U.S. Senator Ben Cardin

Letters From Ben

October 8, 2022

Joy and Trepidation

Dear Fellow Marylanders, 

Since 1917, the Supreme Court of the United States has begun its term on the first Monday of October. This week was no exception. What made this year special was the presence of new associate justice, Ketanji Brown Jackson – the first Black woman to serve on the Court in its entire 233-year history.

Justice Jackson is one of the most qualified individuals ever nominated to this lifetime position. She also brings with her a unique perspective, not only as the first Black woman, but as the first public defender on the Supreme Court. Justice Jackson will be the first justice with any significant criminal defense experience since the retirement of Justice (and Marylander) Thurgood Marshall in 1991.

It was a joy to see Justice Jackson in her ceremonial black robe standing side-by-side with the other justices and then hear her actively participate in the oral arguments on her first day. This intense emotion and pride is matched only by the trepidation I feel about what is to come from the 6-3 conservative majority.

Justice Jackson is an inspired addition to the high court, but the conservatives, led by Clarence Thomas and bolstered by Trump appointees Gorsuch, Kavanaugh and Coney Barrett, have no incentive to reach any consensus with the progressive minority. We saw this with the Dobbs vs. Jackson ruling that obliterated 50 years of precedent by overturning Roe v. Wade, as well as Planned Parenthood v. Casey.

As I’ve said before – and will say over again – the Dobbs decision will go down as one of the worst decisions in the history of the Supreme Court. Yes, overturning precedent has its own precedent, including Brown v. Board of Education of Topeka overturning Plessy v. Ferguson’s “separate but equal” doctrine. Or Lawrence v. Texas overturned Bowers v. Hardwick to decriminalize same sex relations, among others.

Different from these historic cases, in the Dobbs decision, the Supreme Court acted to take away an individual right that it had recognized previously, leaving women today and in the future with less freedom than their mothers and grandmothers. This goes against the fundamental role of the high court, which is to expand rights.

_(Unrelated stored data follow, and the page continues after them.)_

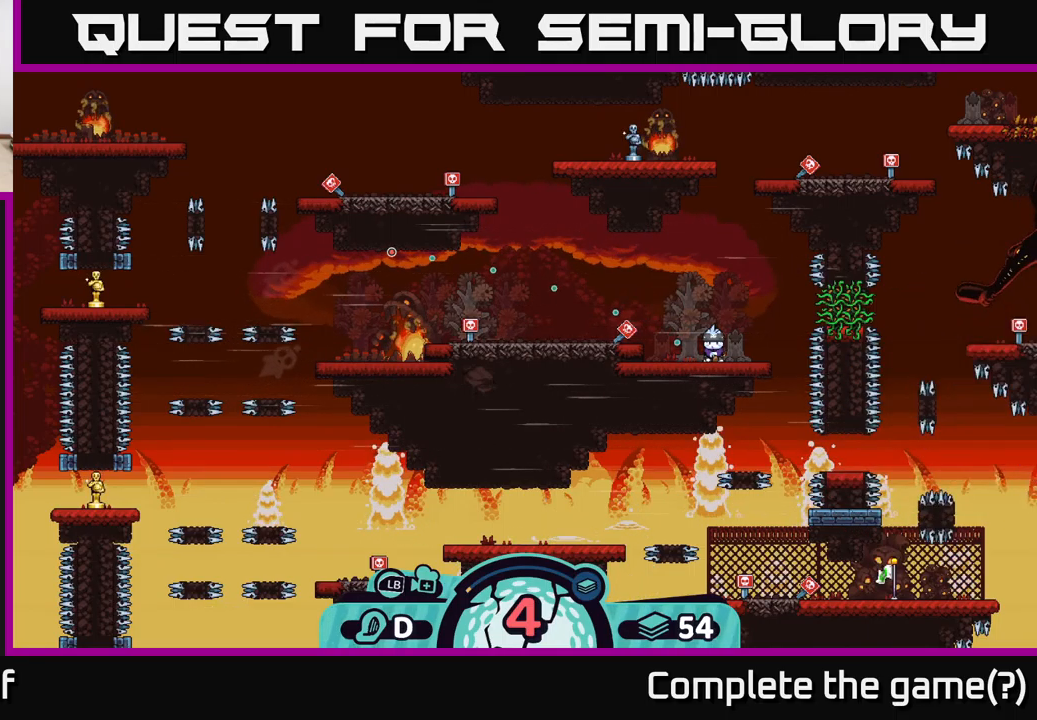
{"buttons": [], "left_stick": "center", "right_stick": "center", "events": []}
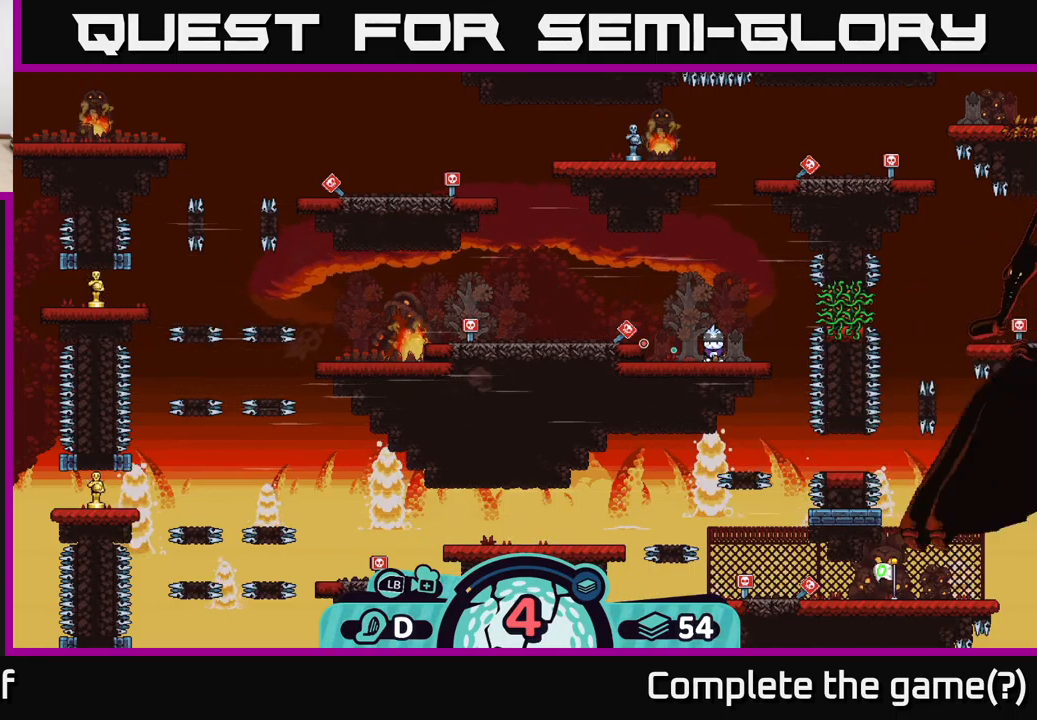
{"buttons": [], "left_stick": "center", "right_stick": "center", "events": []}
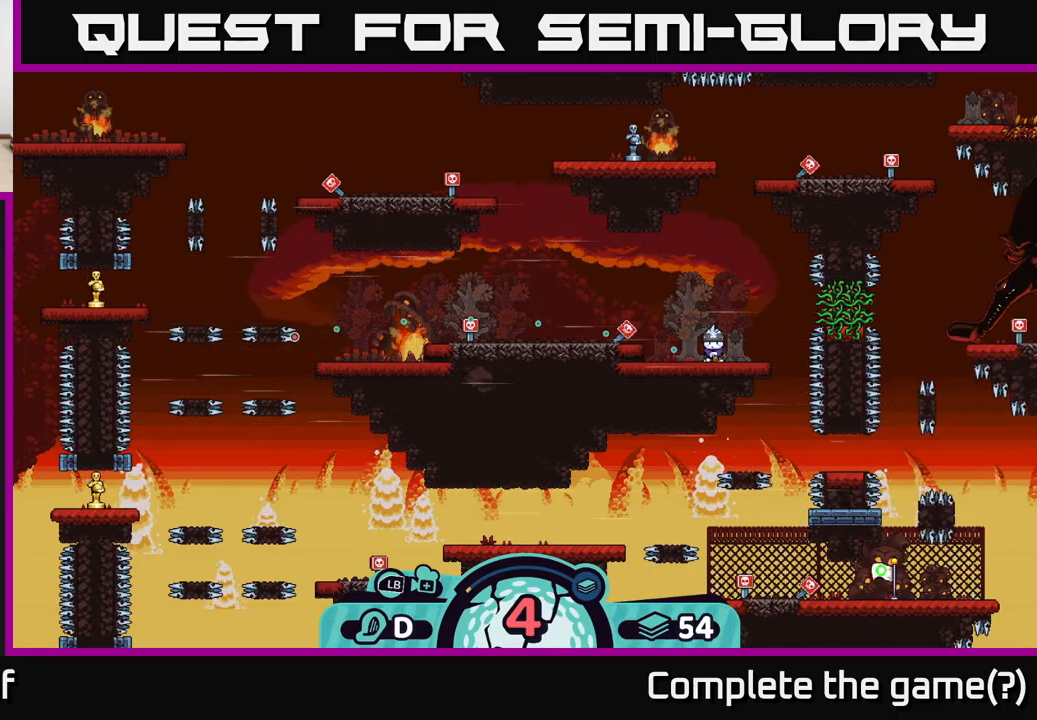
{"buttons": [], "left_stick": "center", "right_stick": "center", "events": []}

Individuals who are now facing potential health risks and life-changing options are forced to navigate a patchwork of increasingly restrictive state laws.

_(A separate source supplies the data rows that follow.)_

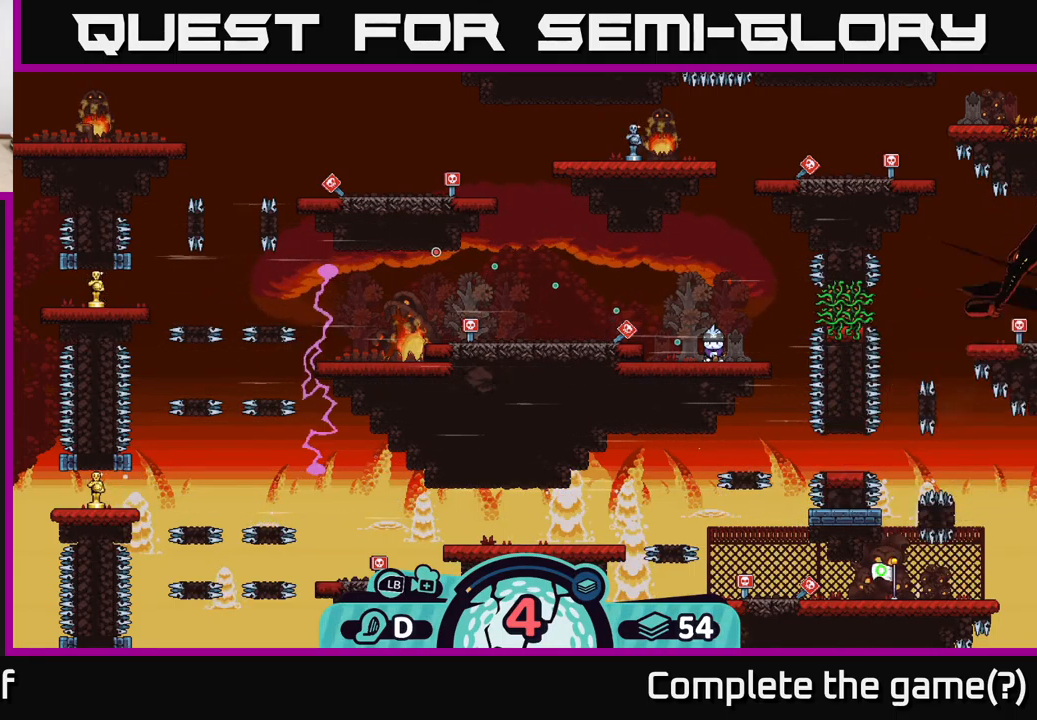
{"buttons": [], "left_stick": "center", "right_stick": "center", "events": []}
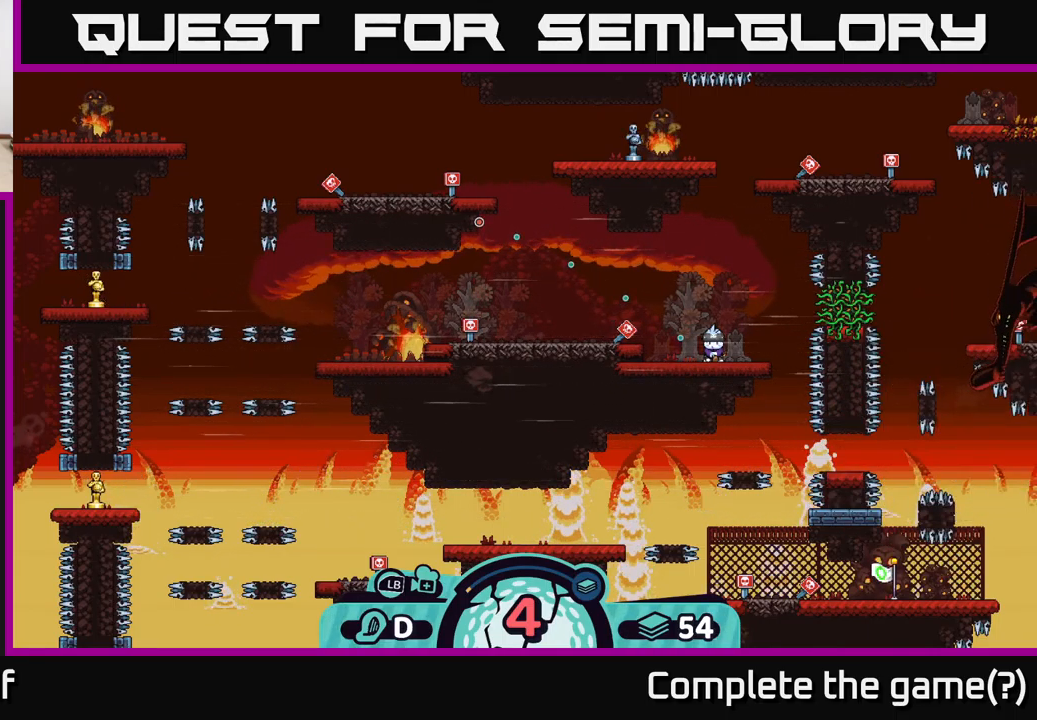
{"buttons": [], "left_stick": "center", "right_stick": "left", "events": [[484, "right_stick", "left"]]}
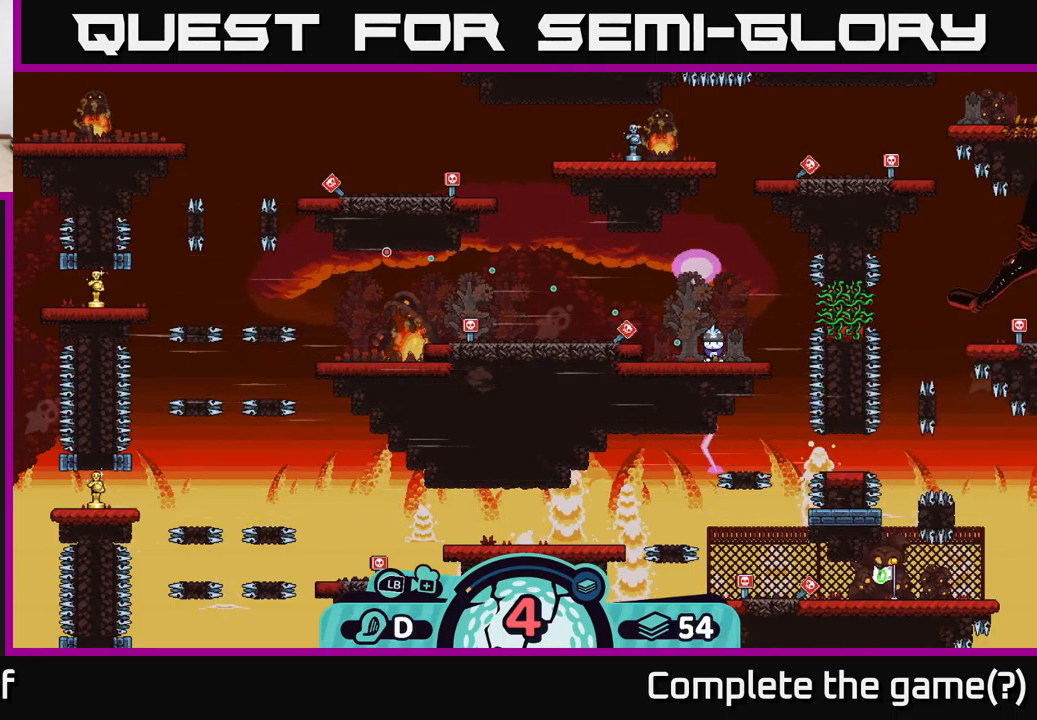
{"buttons": [], "left_stick": "center", "right_stick": "center", "events": [[300, "right_stick", "center"]]}
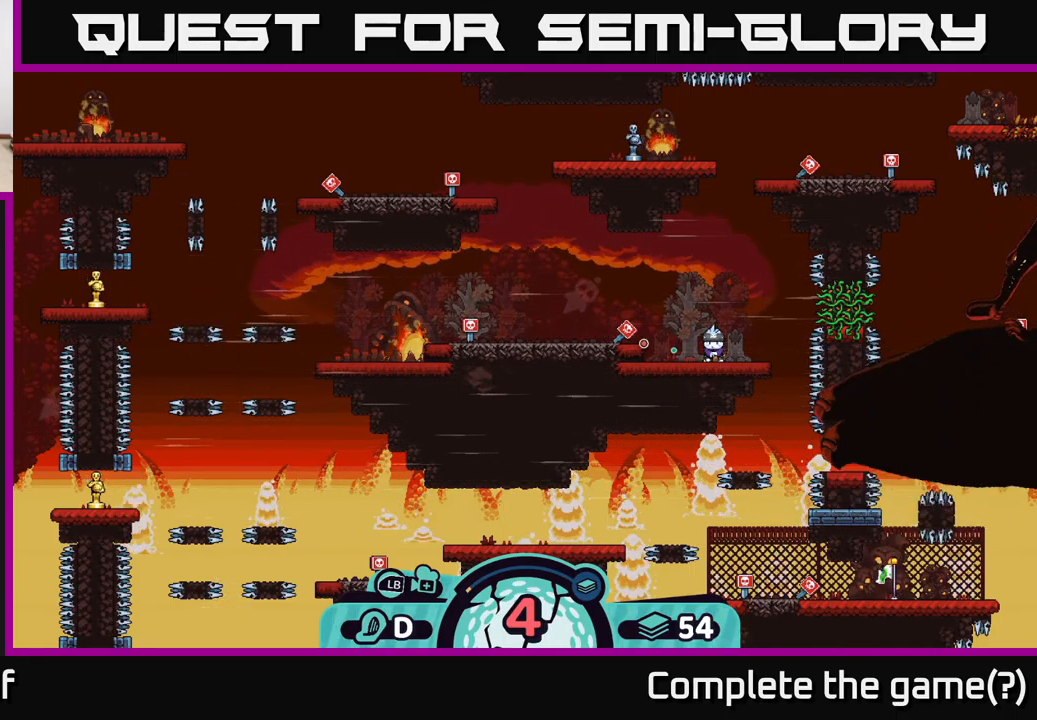
{"buttons": [], "left_stick": "center", "right_stick": "center", "events": []}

Sadly, the Dobbs decision was not based on a change in the law, only a change in the members of the Supreme Court.

This is the root cause of my trepidation. With an untethered conservative majority, what civil rights will be next to fall? Associate Justice Clarence Thomas’ concurrence in the Dobbs decision explicitly calls for the Court to reconsider precedent-setting cases that recognized rights to contraception, same-sex relationships and marriage equality. Translation: he would revoke these rights, too.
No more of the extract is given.